HJM-561, a potent, selective and orally bioavailable EGFR PROTAC that overcomes osimertinib-resistant EGFR triple mutations

• Published in: Molecular cancer therapeutics Vol. 21; no. 7; pp. 1060 - 1066
• Main Authors: Du, Yong, Chen, Yongfeng, Wang, Yuxia, Chen, Jinju, Lu, Xiaorong, Zhang, Li, Li, Yan, Wang, Zhaofu, Ye, Guozhong, Zhang, George
• Format: Journal Article
• Language: English
• Published: United States 05.07.2022
• ISSN: 1535-7163; 1538-8514
• DOI: 10.1158/1535-7163.MCT-21-0835

The epidermal growth factor receptor (EGFR) C797S mutation is the most common on-target resistance mechanism to osimertinib in patients with advanced non-small-cell lung cancer (NSCLC).

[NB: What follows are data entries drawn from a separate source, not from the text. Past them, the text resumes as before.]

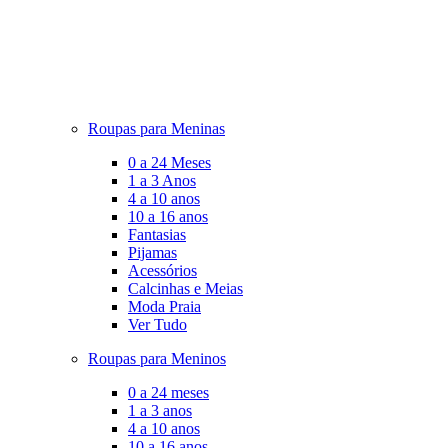
Roupas para Meninas
0 a 24 Meses
1 a 3 Anos
4 a 10 anos
10 a 16 anos
Fantasias
Pijamas
Acessórios
Calcinhas e Meias
Moda Praia
Ver Tudo
Roupas para Meninos
0 a 24 meses
1 a 3 anos
4 a 10 anos
10 a 16 anos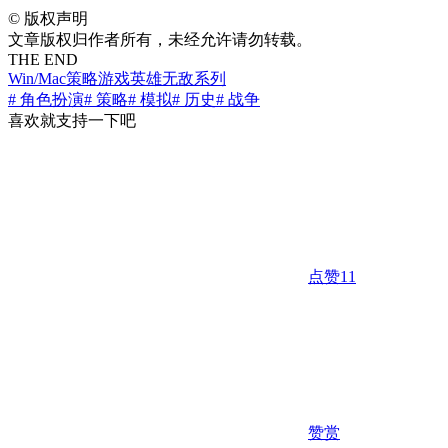
©
版权声明
文章版权归作者所有，未经允许请勿转载。
THE END
Win/Mac
策略游戏
英雄无敌系列
# 角色扮演
# 策略
# 模拟
# 历史
# 战争
喜欢就支持一下吧
点赞
11
赞赏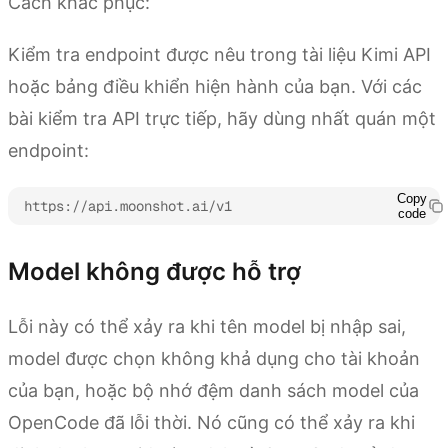
Cách khắc phục:
Kiểm tra endpoint được nêu trong tài liệu Kimi API
hoặc bảng điều khiển hiện hành của bạn. Với các
bài kiểm tra API trực tiếp, hãy dùng nhất quán một
endpoint:
Copy
https://api.moonshot.ai/v1
code
Model không được hỗ trợ
Lỗi này có thể xảy ra khi tên model bị nhập sai,
model được chọn không khả dụng cho tài khoản
của bạn, hoặc bộ nhớ đệm danh sách model của
OpenCode đã lỗi thời. Nó cũng có thể xảy ra khi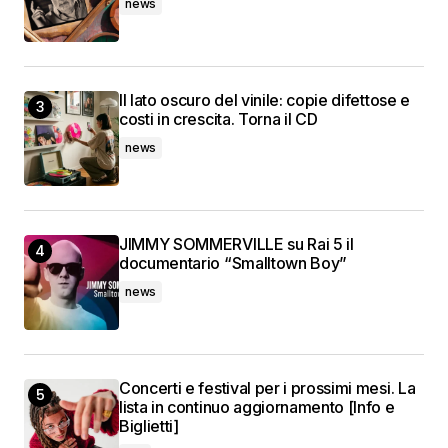
news
Il lato oscuro del vinile: copie difettose e
costi in crescita. Torna il CD
news
JIMMY SOMMERVILLE su Rai 5 il
documentario “Smalltown Boy”
news
Concerti e festival per i prossimi mesi. La
lista in continuo aggiornamento [Info e
Biglietti]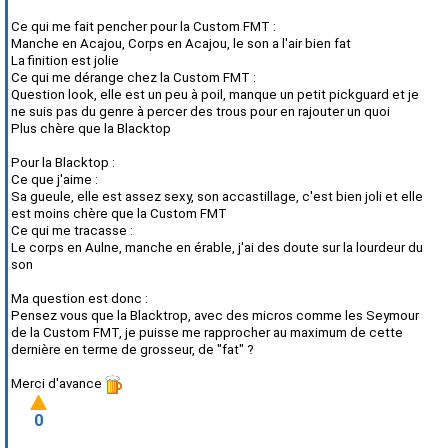
Ce qui me fait pencher pour la Custom FMT :
Manche en Acajou, Corps en Acajou, le son a l'air bien fat
La finition est jolie
Ce qui me dérange chez la Custom FMT :
Question look, elle est un peu à poil, manque un petit pickguard et je
ne suis pas du genre à percer des trous pour en rajouter un quoi
Plus chère que la Blacktop
Pour la Blacktop :
Ce que j'aime :
Sa gueule, elle est assez sexy, son accastillage, c'est bien joli et elle
est moins chère que la Custom FMT
Ce qui me tracasse :
Le corps en Aulne, manche en érable, j'ai des doute sur la lourdeur du
son
Ma question est donc :
Pensez vous que la Blacktrop, avec des micros comme les Seymour
de la Custom FMT, je puisse me rapprocher au maximum de cette
dernière en terme de grosseur, de "fat" ?
Merci d'avance
0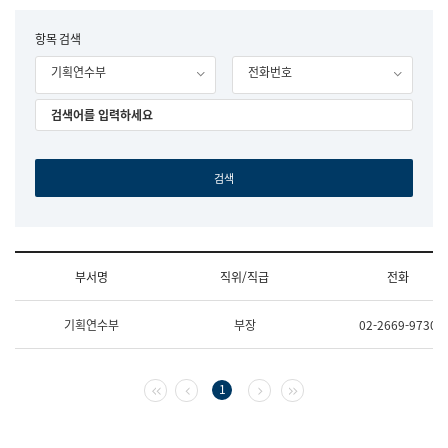
립
국
F
항목 검색
어
o
원
기획연수부
전화번호
r
조
m
직
도
국
어
원
원
장
기
획
연
수
부서명
직위/직급
전화
부
기
조
획
기획연수부
부장
02-2669-9730
직
운
및
영
업
과
무
공
첫 페이지
이전 페이지
다음 페이지
마지막 페이지
1
소
공
개
언
(부
어
서
과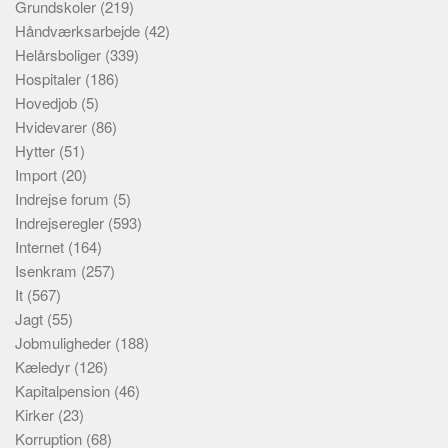
Grundskoler
(219)
Håndværksarbejde
(42)
Helårsboliger
(339)
Hospitaler
(186)
Hovedjob
(5)
Hvidevarer
(86)
Hytter
(51)
Import
(20)
Indrejse forum
(5)
Indrejseregler
(593)
Internet
(164)
Isenkram
(257)
It
(567)
Jagt
(55)
Jobmuligheder
(188)
Kæledyr
(126)
Kapitalpension
(46)
Kirker
(23)
Korruption
(68)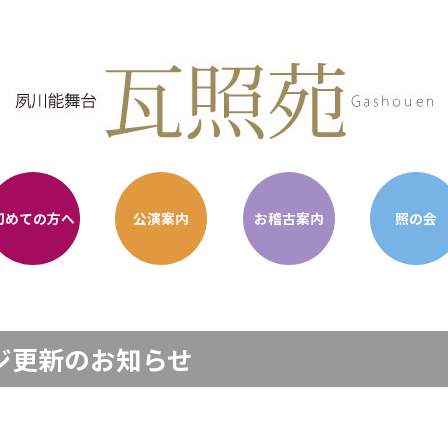
初めての方へ
公演案内
お稽古案内
照の会
ジ更新のお知らせ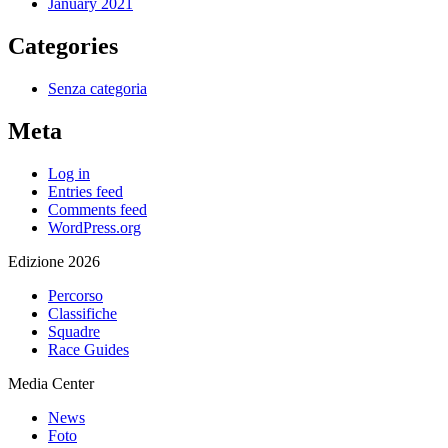
January 2021
Categories
Senza categoria
Meta
Log in
Entries feed
Comments feed
WordPress.org
Edizione 2026
Percorso
Classifiche
Squadre
Race Guides
Media Center
News
Foto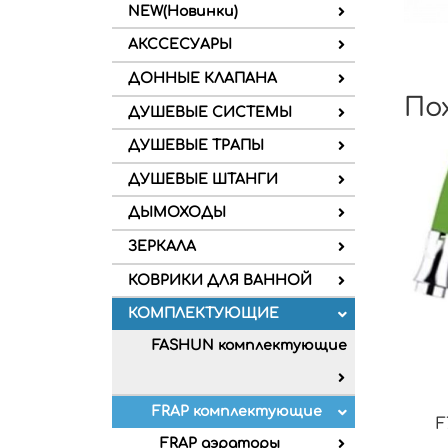
NEW(Новинки)
АКССЕСУАРЫ
ДОННЫЕ КЛАПАНА
По
ДУШЕВЫЕ СИСТЕМЫ
ДУШЕВЫЕ ТРАПЫ
ДУШЕВЫЕ ШТАНГИ
ДЫМОХОДЫ
ЗЕРКАЛА
КОВРИКИ ДЛЯ ВАННОЙ
КОМПЛЕКТУЮЩИЕ
FASHUN комплектующие
FRAP комплектующие
F
FRAP аэраторы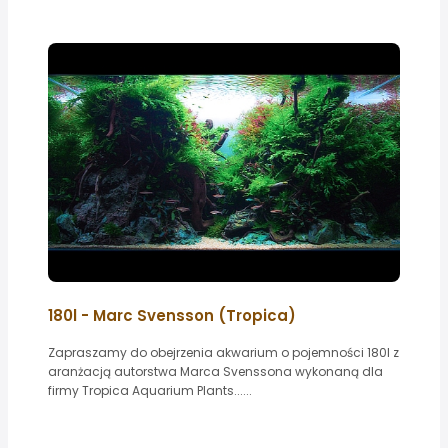
180l - Marc Svensson (Tropica)
Zapraszamy do obejrzenia akwarium o pojemności 180l z
aranżacją autorstwa Marca Svenssona wykonaną dla
firmy Tropica Aquarium Plants......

Currently there are no effective treatment options for NSCLC patients harboring EGFR C797S triple mutants (Del19/T790M/C797S and L858R/T790M/C797S). Herein, we report an orally bioavailable EGFR PROTAC, HJM-561, which selectively degrades the EGFR C797S-containing triple mutants. HJM-561 potently inhibits the proliferation of Del19/T790M/C797S and L858R/T790M/C797S Ba/F3 cells while sparing cells expressing wild type EGFR. Oral administration of HJM-561 shows robust anti-tumor activity in EGFR Del19/T790M/C797S-driven Ba/F3 CDX and PDX models that were resistant to osimertinib treatment. Taken together, our results suggest that HJM-561 is a promising therapeutic option for overcoming EGFR triple mutation-mediated drug resistance in NSCLC.